WHAT YOU WILL DO: Please retype the records below exactly as they appear, but leave out the pictures.

[Stored data entries]
◇ ◇ ◇
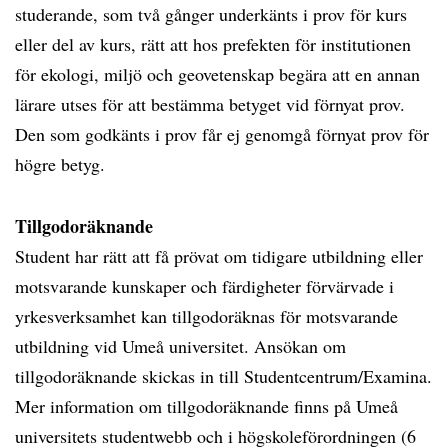
studerande, som två gånger underkänts i prov för kurs
eller del av kurs, rätt att hos prefekten för institutionen
för ekologi, miljö och geovetenskap begära att en annan
lärare utses för att bestämma betyget vid förnyat prov.
Den som godkänts i prov får ej genomgå förnyat prov för
högre betyg.
Tillgodoräknande
Student har rätt att få prövat om tidigare utbildning eller
motsvarande kunskaper och färdigheter förvärvade i
yrkesverksamhet kan tillgodoräknas för motsvarande
utbildning vid Umeå universitet. Ansökan om
tillgodoräknande skickas in till Studentcentrum/Examina.
Mer information om tillgodoräknande finns på Umeå
universitets studentwebb och i högskoleförordningen (6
◇ ◇ ◇
ANSWER TO THE EXERCISE:
studerande, som två gånger underkänts i prov för kurs
eller del av kurs, rätt att hos prefekten för institutionen
för ekologi, miljö och geovetenskap begära att en annan
lärare utses för att bestämma betyget vid förnyat prov.
Den som godkänts i prov får ej genomgå förnyat prov för
högre betyg.
Tillgodoräknande
Student har rätt att få prövat om tidigare utbildning eller
motsvarande kunskaper och färdigheter förvärvade i
yrkesverksamhet kan tillgodoräknas för motsvarande
utbildning vid Umeå universitet. Ansökan om
tillgodoräknande skickas in till Studentcentrum/Examina.
Mer information om tillgodoräknande finns på Umeå
universitets studentwebb och i högskoleförordningen (6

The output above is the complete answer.